§ Prompt
Every line from the first one in the listing down to the line with "pinky tip: (228, 499)" should be restated word for word.
(Available data begins)
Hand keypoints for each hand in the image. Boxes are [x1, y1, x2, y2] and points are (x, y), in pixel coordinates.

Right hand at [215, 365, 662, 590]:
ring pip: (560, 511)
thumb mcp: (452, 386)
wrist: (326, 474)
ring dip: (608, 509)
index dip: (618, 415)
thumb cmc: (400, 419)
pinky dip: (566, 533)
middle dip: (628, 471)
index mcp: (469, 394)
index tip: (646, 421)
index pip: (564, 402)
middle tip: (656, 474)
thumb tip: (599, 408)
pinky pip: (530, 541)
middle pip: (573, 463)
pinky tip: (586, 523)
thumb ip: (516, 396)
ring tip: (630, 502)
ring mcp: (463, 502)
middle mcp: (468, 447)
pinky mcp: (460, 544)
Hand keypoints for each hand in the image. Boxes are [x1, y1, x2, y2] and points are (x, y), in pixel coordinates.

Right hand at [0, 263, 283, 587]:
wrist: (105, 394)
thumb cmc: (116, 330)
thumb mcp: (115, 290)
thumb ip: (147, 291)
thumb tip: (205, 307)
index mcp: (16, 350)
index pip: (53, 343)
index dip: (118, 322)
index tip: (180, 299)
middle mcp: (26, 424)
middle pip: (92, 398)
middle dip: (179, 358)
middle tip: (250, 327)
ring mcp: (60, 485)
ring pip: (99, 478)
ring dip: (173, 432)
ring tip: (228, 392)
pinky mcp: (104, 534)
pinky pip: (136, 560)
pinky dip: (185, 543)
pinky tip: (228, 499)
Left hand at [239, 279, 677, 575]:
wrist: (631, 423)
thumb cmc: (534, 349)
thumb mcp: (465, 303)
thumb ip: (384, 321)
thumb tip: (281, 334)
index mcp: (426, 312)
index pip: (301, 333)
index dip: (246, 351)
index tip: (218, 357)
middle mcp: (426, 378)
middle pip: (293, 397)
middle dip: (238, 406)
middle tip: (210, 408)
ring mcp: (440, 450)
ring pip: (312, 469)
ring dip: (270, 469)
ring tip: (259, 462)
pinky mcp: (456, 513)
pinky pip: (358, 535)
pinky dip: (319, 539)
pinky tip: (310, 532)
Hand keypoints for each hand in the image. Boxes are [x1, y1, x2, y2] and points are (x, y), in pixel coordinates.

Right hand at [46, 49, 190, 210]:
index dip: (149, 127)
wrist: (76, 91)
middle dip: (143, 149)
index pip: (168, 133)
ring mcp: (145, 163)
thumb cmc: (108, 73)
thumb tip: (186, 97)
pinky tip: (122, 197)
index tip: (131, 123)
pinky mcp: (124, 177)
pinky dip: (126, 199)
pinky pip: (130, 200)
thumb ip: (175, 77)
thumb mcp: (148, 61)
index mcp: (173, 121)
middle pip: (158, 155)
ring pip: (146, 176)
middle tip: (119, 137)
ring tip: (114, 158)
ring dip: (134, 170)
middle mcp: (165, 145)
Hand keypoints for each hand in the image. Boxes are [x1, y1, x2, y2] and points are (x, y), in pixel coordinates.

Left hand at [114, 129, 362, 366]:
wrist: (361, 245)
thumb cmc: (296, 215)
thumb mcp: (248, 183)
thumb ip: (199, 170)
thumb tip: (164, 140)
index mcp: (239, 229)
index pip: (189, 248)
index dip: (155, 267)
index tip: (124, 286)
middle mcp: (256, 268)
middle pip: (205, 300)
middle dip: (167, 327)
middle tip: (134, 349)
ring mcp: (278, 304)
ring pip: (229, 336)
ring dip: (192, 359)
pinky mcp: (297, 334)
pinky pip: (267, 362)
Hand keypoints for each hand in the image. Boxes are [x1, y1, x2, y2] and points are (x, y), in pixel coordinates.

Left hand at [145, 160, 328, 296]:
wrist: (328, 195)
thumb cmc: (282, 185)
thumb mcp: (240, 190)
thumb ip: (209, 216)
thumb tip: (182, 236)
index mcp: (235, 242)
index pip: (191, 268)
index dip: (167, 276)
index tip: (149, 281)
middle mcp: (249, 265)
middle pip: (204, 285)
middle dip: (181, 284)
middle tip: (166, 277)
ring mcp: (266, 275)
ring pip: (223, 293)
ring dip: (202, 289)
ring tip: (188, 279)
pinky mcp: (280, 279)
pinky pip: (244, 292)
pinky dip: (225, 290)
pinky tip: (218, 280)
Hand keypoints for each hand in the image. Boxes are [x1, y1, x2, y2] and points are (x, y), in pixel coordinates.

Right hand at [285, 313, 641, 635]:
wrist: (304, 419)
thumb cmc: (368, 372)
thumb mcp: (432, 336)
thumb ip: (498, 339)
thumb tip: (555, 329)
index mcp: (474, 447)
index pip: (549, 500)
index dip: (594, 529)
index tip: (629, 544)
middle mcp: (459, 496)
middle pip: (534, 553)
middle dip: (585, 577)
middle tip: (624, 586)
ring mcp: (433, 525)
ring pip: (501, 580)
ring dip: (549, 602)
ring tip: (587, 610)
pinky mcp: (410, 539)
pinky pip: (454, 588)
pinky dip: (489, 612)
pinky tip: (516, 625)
(Available data ends)
§ Response area
Hand keypoints for each hand in the image. Boxes are [x1, y1, x2, y2] and points are (x, y), in pixel coordinates.

Right hand at [215, 365, 662, 590]:
ring pip: (560, 511)
thumb mcp: (452, 386)
wrist: (326, 474)
ring dip: (608, 509)
index dip: (618, 415)
thumb cmc: (400, 419)
pinky dip: (566, 533)
middle dip: (628, 471)
index mcp: (469, 394)
index tip: (646, 421)
index pip: (564, 402)
middle tip: (656, 474)
thumb tip: (599, 408)
pinky pip: (530, 541)
middle pip: (573, 463)
pinky tip: (586, 523)
thumb ip: (516, 396)
ring tip: (630, 502)
ring mcp: (463, 502)
middle mcp: (468, 447)
pinky mcp: (460, 544)
Hand keypoints for each hand in the image. Boxes are [x1, y1, x2, y2] and points are (x, y), in pixel coordinates.

Right hand at [0, 263, 283, 587]:
wrist: (105, 394)
thumb cmc: (116, 330)
thumb mcp: (115, 290)
thumb ip: (147, 291)
thumb tip: (205, 307)
index mcp: (16, 350)
index pip: (53, 343)
index dip: (118, 322)
index tip: (180, 299)
middle mcp: (26, 424)
middle pip: (92, 398)
middle dip: (179, 358)
middle tip: (250, 327)
ring mcp: (60, 485)
ring pip: (99, 478)
ring dip: (173, 432)
ring tip: (228, 392)
pinky mcp: (104, 534)
pinky pip: (136, 560)
pinky dip: (185, 543)
pinky tip: (228, 499)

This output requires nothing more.